2.2. [verzoekster] , geboren [geboortedatum] 1988, is sinds 22 januari 2018 in dienst bij werkgeefster. De functie van [verzoekster] is marketing- en communicatiemanager voor 32 uur per week met een loon van € 4.680,00 bruto per maand, exclusief vakantiegeld.

2.3. Op 19 september 2024 heeft werkgeefster aan [verzoekster] meegedeeld dat een aantal van haar collega’s problemen hebben om met haar samen te werken.

2.4. Op 20 september 2024 heeft [verzoekster] zich ziek gemeld.

2.5. Op 10 oktober 2024 heeft de bedrijfsarts geoordeeld dat [verzoekster] is uitgevallen voor haar werk wegens ziekte.

2.6. Op 8 januari 2025 hebben partijen een eerste mediationgesprek gehad.

2.7. In een brief van 29 januari 2025 heeft werkgeefster aan [verzoekster] geschreven dat zij voornemens is om [verzoekster] op staande voet te ontslaan omdat zij tijdens haar ziekte en in strijd met haar arbeidsovereenkomst werkzaamheden heeft uitgevoerd voor Mesh Solutions, een concurrerend bedrijf opgericht door oud-werknemer [oud-werknemer] (hierna: [oud-werknemer] ).

2.8. In een e-mail van 31 januari 2025 heeft [verzoekster] geschreven dat van overtreding van het verbod door het verrichten van structurele werkzaamheden voor een concurrerend bedrijf nimmer sprake is geweest.

2.9. Op 4 februari 2025 is [verzoekster] op staande voet ontslagen.

2.10. In een brief van 12 februari 2025 heeft de gemachtigde van [verzoekster] aan werkgeefster geschreven dat [verzoekster] geen (neven)werkzaamheden heeft verricht maar dat [oud-werknemer] haar – in het kader van hun vriendschappelijke relatie – heeft gevraagd om naar zijn zelfgemaakte website te kijken en te laten weten wat zij ervan vond en haar daarom toegang tot zijn website heeft verschaft door een account aan te maken waarmee zij met haar privé e-mailadres kon inloggen.

3 Het verzoek, het verweer en het voorwaardelijk tegenverzoek

3.1. [verzoekster] verzoekt de kantonrechter primair het ontslag op staande voet te vernietigen en werkgeefster te veroordelen tot betaling van (achterstallig) loon en wedertewerkstelling.

3.2. Volgens [verzoekster] is het ontslag op staande voet niet rechtsgeldig. Zij betwist dat zij structurele concurrerende nevenwerkzaamheden heeft verricht en dat zij überhaupt (neven)werkzaamheden van enige relevantie heeft verricht. [verzoekster] voert aan dat werkgeefster zich uitsluitend baseert op onjuiste en premature aannames. Een zorgvuldig onderzoek en bewijs ontbreekt. Verder meent [verzoekster] dat werkgeefster zich – bij gebreke van een non-concurrentiebeding – had moeten beperken tot een veel minder verstrekkende maatregel indien wel sprake zou zijn geweest van de gestelde structurele nevenwerkzaamheden, omdat er sprake is van ziekte en een lopend mediationtraject. Daarbij baseert werkgeefster haar aannames op gegevens die zij heeft verkregen door zonder toestemming gebruik te maken van het privé e-mailadres van [verzoekster] . Volgens [verzoekster] getuigt dit van slecht werkgeverschap, terwijl zij altijd naar volle tevredenheid heeft gefunctioneerd.

» Uittreksel dataset:

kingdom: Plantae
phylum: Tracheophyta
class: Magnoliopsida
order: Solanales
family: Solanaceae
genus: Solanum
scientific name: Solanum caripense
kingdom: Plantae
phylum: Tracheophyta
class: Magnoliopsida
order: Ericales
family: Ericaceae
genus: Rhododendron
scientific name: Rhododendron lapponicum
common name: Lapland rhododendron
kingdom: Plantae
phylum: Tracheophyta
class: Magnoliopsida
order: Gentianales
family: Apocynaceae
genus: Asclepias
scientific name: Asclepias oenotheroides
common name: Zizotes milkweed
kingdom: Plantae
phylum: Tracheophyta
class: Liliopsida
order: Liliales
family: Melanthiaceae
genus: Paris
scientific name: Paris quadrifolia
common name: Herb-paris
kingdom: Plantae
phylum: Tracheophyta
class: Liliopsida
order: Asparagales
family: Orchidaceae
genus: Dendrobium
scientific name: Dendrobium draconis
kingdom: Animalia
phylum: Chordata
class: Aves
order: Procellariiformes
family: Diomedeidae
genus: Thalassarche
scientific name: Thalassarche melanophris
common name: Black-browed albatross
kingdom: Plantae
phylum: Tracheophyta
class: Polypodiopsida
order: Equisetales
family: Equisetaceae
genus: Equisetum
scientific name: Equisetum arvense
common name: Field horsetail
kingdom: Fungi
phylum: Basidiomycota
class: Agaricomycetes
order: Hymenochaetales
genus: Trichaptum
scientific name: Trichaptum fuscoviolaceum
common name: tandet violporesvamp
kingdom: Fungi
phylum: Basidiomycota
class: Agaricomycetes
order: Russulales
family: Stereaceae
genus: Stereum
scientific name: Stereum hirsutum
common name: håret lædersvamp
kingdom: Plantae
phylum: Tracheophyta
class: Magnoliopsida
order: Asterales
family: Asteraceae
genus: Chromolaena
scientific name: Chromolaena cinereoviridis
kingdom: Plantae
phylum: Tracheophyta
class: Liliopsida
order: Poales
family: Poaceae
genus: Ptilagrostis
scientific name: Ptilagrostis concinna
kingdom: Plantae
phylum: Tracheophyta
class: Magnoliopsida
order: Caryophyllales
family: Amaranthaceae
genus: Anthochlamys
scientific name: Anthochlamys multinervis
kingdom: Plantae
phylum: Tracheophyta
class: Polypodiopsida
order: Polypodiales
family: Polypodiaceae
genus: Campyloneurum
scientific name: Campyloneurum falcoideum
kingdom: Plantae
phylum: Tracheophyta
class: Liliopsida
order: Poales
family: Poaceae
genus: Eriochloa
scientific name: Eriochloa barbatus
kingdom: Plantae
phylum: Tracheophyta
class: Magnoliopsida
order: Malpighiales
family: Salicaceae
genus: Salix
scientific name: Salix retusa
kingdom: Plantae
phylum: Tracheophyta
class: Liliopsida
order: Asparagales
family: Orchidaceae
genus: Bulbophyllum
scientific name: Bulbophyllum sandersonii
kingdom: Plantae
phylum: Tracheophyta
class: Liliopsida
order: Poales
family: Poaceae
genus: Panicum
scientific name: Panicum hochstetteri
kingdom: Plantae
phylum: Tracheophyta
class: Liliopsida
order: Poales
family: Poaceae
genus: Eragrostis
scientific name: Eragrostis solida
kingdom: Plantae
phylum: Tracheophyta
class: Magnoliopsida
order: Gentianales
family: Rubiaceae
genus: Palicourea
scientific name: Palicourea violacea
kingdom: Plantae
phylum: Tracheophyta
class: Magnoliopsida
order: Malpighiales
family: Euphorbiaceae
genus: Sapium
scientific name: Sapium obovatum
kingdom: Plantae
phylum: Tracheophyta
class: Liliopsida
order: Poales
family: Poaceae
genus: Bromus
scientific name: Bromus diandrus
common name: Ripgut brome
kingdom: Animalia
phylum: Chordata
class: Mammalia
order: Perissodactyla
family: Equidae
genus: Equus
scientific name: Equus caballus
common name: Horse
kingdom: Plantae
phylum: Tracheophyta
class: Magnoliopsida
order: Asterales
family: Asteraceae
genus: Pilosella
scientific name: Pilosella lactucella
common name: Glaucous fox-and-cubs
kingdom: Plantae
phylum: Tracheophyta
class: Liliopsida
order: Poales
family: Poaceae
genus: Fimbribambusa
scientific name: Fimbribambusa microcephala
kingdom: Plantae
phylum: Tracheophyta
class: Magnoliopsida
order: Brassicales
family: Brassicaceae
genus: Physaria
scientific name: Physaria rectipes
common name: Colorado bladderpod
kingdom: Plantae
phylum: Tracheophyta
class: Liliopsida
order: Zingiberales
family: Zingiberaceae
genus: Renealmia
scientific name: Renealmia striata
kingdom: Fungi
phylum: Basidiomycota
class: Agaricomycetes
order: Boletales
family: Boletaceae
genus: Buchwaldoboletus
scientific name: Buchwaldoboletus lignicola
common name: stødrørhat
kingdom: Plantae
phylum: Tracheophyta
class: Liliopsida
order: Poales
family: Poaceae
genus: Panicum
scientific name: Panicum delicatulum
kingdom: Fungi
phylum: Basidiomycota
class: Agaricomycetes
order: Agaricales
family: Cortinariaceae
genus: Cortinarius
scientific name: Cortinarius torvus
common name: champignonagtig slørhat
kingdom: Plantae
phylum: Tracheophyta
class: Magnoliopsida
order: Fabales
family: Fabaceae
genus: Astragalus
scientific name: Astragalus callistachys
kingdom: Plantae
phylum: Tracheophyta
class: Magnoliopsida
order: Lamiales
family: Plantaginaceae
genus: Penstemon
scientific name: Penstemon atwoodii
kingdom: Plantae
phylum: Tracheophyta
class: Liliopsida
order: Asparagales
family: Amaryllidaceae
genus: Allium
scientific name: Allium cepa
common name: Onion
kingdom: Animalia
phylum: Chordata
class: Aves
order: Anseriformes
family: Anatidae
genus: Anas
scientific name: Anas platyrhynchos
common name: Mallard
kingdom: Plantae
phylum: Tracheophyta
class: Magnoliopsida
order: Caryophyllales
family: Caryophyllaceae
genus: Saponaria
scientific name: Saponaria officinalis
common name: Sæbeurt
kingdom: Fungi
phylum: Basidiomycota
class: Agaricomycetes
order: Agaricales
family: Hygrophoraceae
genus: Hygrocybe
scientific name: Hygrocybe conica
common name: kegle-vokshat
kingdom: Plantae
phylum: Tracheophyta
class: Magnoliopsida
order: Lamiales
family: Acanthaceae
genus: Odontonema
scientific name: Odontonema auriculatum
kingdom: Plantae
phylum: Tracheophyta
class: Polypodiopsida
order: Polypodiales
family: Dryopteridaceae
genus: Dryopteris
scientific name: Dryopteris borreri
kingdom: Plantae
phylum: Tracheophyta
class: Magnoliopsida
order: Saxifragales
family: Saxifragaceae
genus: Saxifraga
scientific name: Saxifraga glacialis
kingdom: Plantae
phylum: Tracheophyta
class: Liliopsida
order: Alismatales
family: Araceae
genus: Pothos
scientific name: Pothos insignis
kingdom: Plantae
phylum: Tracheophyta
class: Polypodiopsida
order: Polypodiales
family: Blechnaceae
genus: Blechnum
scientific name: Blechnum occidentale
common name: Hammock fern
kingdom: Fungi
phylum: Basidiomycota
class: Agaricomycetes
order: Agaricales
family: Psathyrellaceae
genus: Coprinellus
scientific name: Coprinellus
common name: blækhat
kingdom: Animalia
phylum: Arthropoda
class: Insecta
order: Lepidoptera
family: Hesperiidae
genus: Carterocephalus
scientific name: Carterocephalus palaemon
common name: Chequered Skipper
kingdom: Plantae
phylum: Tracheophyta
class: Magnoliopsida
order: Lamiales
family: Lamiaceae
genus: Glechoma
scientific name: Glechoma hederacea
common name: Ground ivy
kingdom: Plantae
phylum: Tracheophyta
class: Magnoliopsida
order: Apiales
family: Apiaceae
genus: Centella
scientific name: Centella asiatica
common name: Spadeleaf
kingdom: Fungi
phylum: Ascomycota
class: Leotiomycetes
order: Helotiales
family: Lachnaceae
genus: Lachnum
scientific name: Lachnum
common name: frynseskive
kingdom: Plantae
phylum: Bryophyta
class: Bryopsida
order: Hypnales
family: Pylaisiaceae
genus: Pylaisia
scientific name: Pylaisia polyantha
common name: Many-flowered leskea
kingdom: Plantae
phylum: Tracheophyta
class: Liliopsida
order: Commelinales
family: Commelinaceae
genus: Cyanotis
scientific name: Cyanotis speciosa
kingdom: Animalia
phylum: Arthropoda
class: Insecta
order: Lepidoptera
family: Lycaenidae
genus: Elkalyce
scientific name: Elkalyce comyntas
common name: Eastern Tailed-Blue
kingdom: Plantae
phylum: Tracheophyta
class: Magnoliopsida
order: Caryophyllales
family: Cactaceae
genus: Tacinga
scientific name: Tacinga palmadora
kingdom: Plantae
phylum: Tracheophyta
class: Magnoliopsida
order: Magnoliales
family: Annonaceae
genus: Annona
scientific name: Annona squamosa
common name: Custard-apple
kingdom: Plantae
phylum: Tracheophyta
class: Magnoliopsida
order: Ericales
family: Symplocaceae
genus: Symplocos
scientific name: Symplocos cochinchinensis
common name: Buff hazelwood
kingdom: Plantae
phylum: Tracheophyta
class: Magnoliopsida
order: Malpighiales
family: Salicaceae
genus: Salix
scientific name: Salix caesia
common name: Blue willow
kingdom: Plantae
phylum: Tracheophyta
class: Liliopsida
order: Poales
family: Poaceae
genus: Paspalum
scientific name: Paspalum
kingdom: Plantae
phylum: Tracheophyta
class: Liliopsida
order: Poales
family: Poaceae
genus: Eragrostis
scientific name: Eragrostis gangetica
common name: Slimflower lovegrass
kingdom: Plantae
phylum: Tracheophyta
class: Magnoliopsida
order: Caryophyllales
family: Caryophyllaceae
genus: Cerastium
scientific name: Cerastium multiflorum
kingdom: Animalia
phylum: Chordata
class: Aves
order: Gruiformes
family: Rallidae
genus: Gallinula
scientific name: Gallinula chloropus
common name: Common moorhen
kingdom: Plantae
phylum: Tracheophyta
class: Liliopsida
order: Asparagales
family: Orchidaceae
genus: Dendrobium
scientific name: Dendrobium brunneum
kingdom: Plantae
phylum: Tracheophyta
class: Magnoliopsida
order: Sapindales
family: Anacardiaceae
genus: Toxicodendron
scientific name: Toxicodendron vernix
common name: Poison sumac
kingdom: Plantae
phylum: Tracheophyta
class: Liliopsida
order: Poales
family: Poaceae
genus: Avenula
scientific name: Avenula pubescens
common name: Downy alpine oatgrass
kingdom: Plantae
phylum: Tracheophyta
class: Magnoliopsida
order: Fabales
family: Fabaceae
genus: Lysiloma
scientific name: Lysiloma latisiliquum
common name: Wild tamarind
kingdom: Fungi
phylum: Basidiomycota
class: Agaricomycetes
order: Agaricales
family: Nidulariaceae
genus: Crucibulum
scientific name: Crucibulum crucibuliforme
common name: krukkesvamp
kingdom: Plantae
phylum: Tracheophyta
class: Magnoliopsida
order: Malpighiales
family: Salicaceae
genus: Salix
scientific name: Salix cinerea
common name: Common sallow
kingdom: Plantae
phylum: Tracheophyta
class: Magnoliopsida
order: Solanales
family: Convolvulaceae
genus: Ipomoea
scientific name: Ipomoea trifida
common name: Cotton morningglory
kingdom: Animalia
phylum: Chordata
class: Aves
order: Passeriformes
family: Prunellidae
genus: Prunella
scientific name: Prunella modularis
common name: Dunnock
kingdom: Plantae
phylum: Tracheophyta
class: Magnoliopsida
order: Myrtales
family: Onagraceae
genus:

» Wat te doen:
Kun je de uitspraak over het ontslag op staande voet verder schrijven, aansluitend op de laatste zin?

» Schriftelijk antwoord:
3.3. Subsidiair verzoekt [verzoekster] om een billijke vergoeding van in totaal € 201.305,60, een transitievergoeding van € 10.575,35 en een gefixeerde schadevergoeding. [verzoekster] meent dat een billijke vergoeding is gerechtvaardigd van € 121.305,60, zijnde het loon van 24 maanden voor de periode dat de arbeidsovereenkomst zou hebben voortgeduurd zonder het ontslag op staande voet en € 80.000,00 als aanvullende vergoeding, onder meer om werkgeefster te wijzen op de noodzaak om haar gedrag in volgende gevallen aan te passen. Verder moet volgens [verzoekster] bij de hoogte van de billijke vergoeding rekening worden gehouden met onder meer haar arbeidsongeschiktheid.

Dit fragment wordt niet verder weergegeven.